The function of dreaming	According to Freud, dreams preserve sleep in the face of unconscious needs for excitement [5]. More recently (Solms): “the biological function of dreaming remains unknown” [23].	Dreams may serve a creative function by providing a virtual reality model (protoconsciousness). The brain is preparing itself for integrative functions including learning and secondary consciousness [4].	Dreams probably have no function, but they do have coherence and meaning, which is often conflated with function[13]: “dreaming is a spandrel of the mind, a by- product of the evolution of sleep and consciousness.” [13]
What is the psychological meaning of dreams?	This theory emphasizes dream content: individual dreams carry meaningful information about the dreamer. This theory lacks in power with regards to explaining dreams shared by all people [5] (e.g. flying, teeth falling).	Dreaming is an attempt to best interpret activating signals in a coherent manner, and contents of individual dreams are nearly random. Nevertheless, the process of interpretation may carry some psychological meaning[11].	This theory emphasizes dream form: dreams are based on stored memory representations and therefore reflect individual ways of abstracting knowledge, but specific dreams are not traceable back to particular episodes in our life[14].

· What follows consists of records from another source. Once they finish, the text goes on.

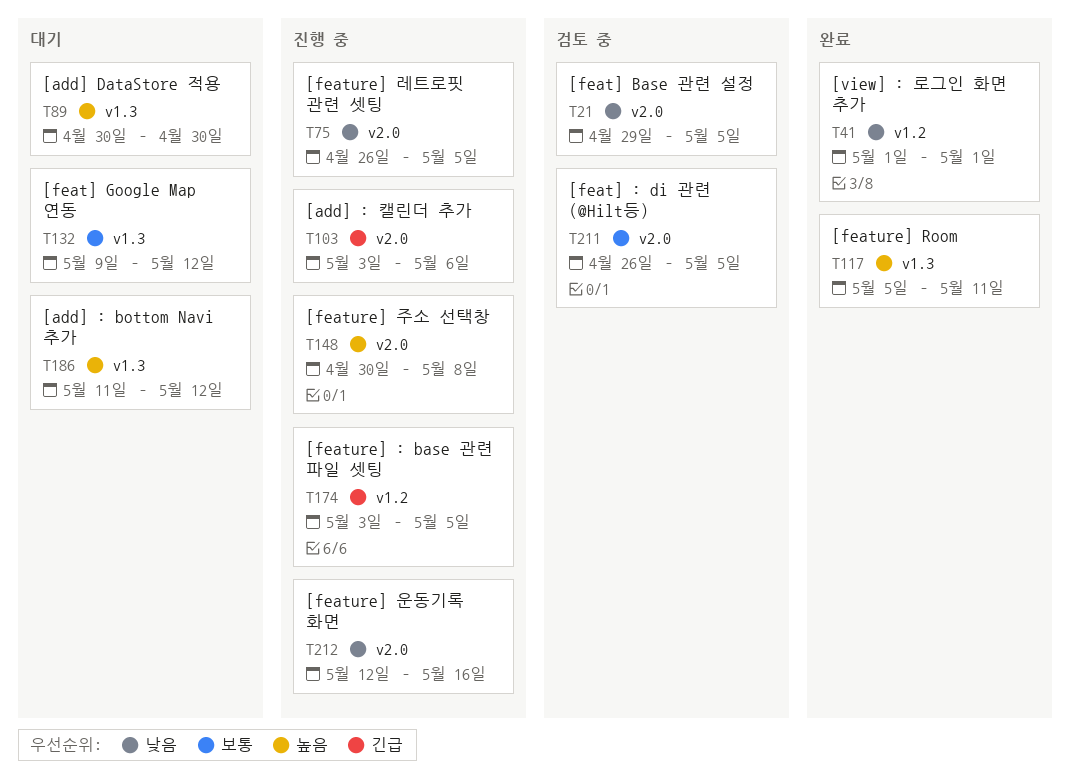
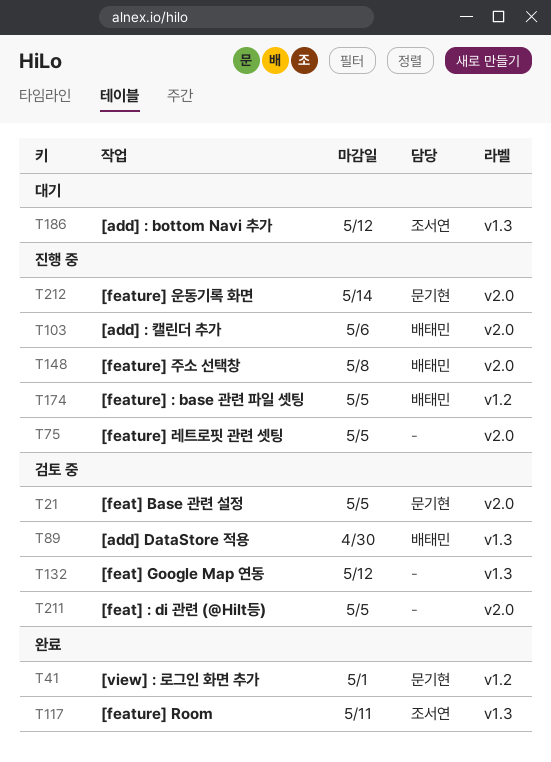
T89, status: 대기 -> 검토 중
T132, status: 대기 -> 검토 중
T212, due: May 16 -> May 14

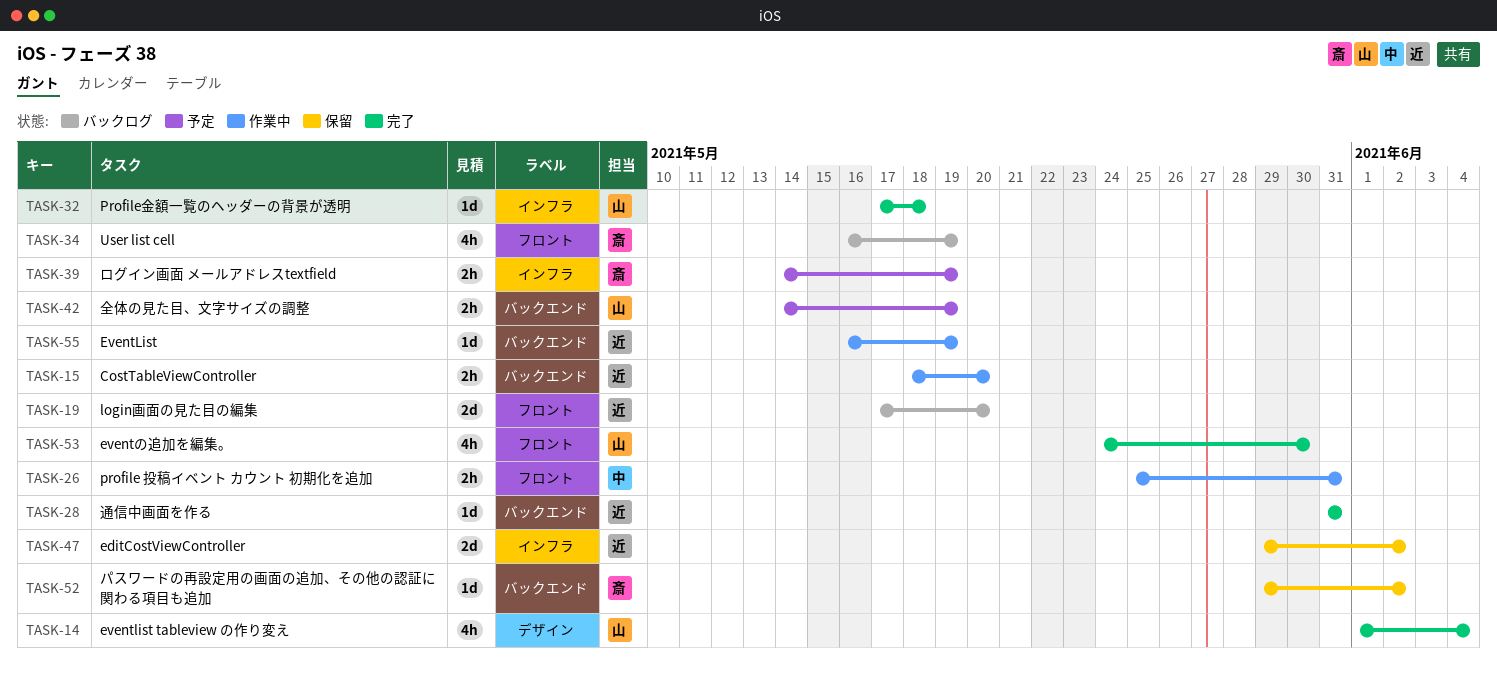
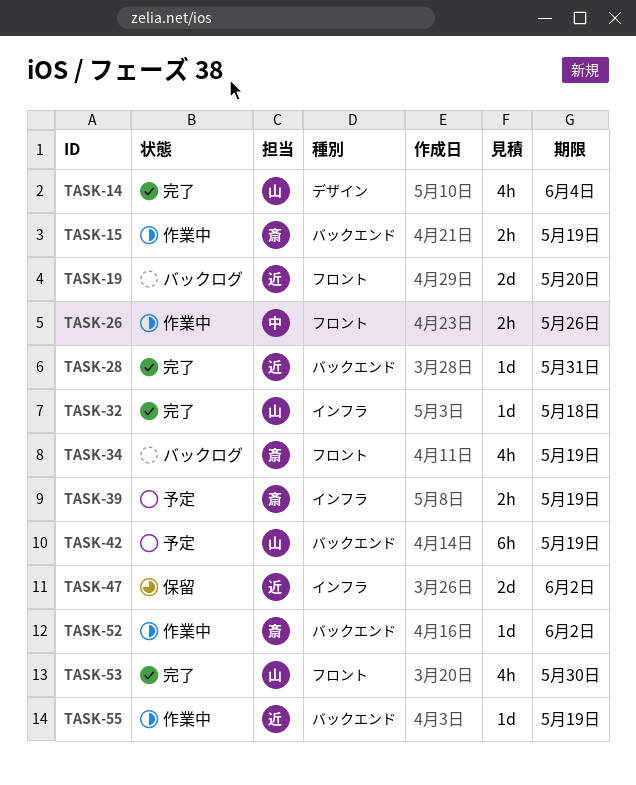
TASK-15, owner: 近 -> 斎
TASK-15, due: May 20 -> May 19
TASK-26, due: May 31 -> May 26
TASK-42, estimate: 2h -> 6h
TASK-52, status: 保留 -> 作業中

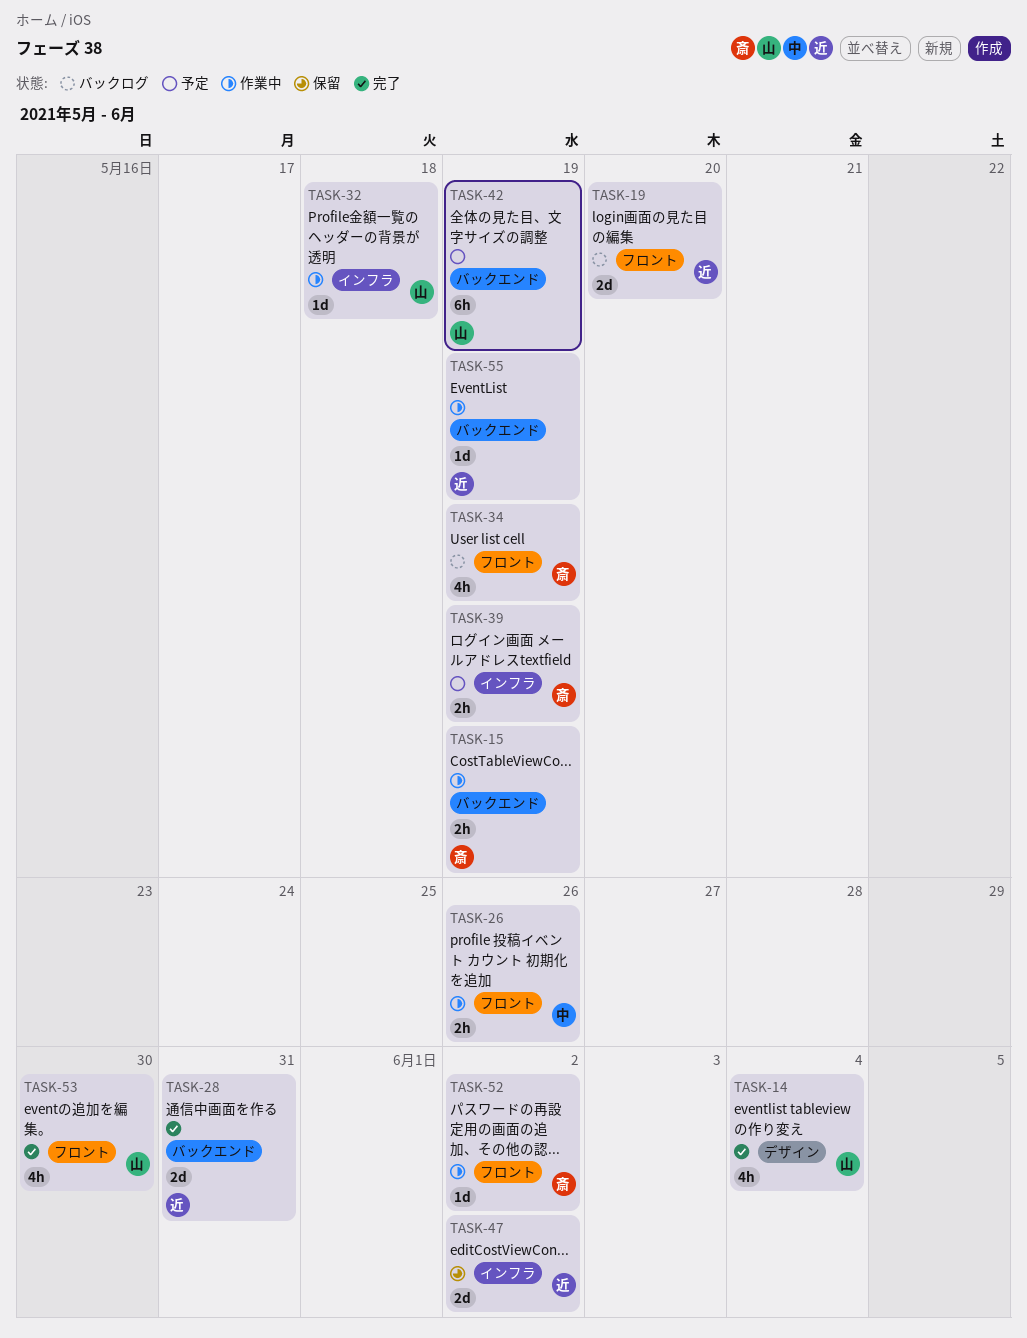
TASK-28, estimate: 1d -> 2d
TASK-32, status: 完了 -> 作業中
TASK-52, label: バックエンド -> フロント

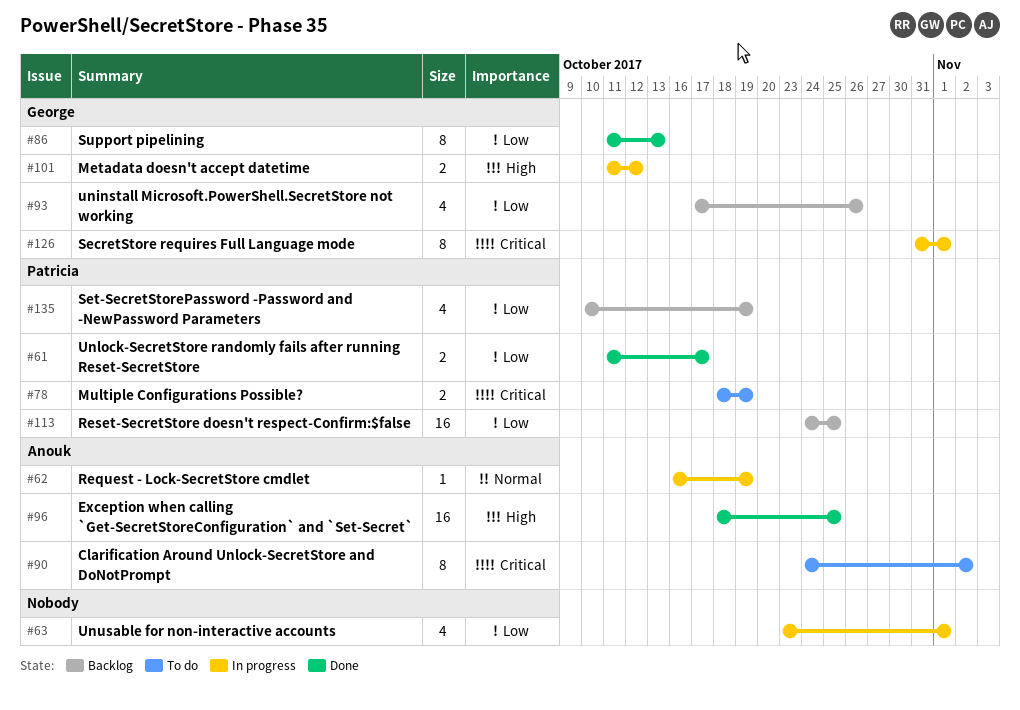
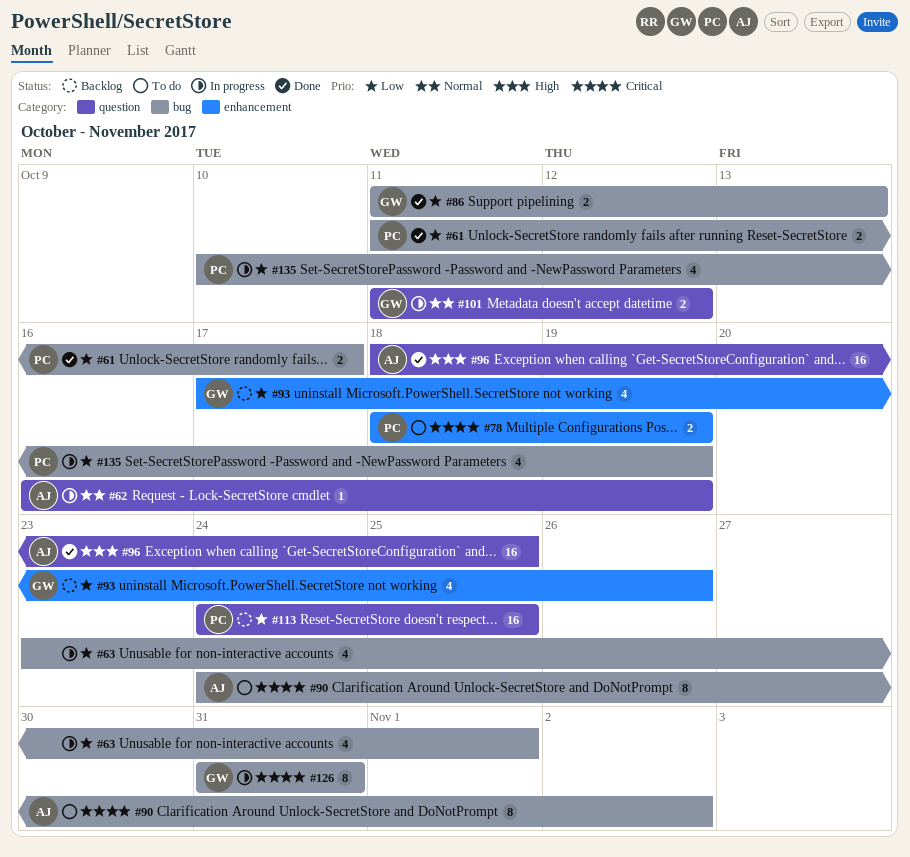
#86, estimate: 8 -> 2
#101, priority: High -> Normal
#126, due: Nov 1 -> Oct 31
#135, status: Backlog -> In progress

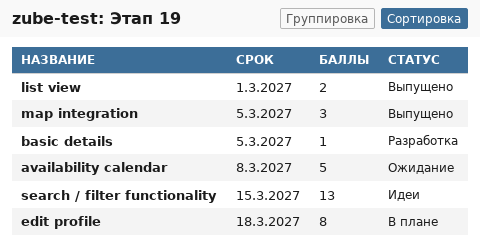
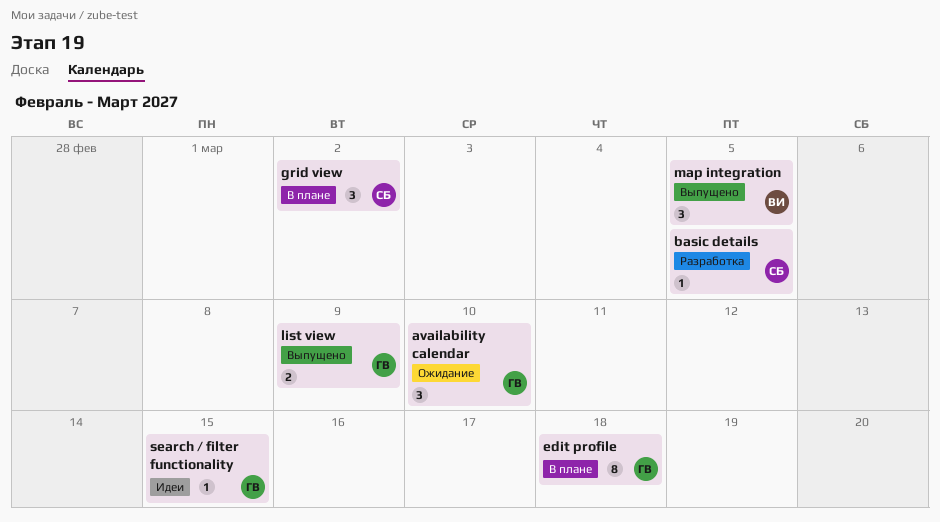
availability calendar, estimate: 5 -> 3
availability calendar, due: Mar 8 -> Mar 10
grid view: none -> present
list view, due: Mar 1 -> Mar 9
search / filter functionality, estimate: 13 -> 1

Are dreams directly related to previous experience?	Yes. Dream content is related to daytime experience (“Day’s residue”) that triggers the emergence of related memories. “All the material making up the content of a dream is in some way derived from experience” [5]	No. Dream content is largely unrelated to the preceding day’s experiences[45] and in general does not accurately represent episodic memories which are available during wakefulness[42, 45].	No. Familiar settings and people are sometimes incorporated into dreams but dreams are not a recollection of everyday life [14].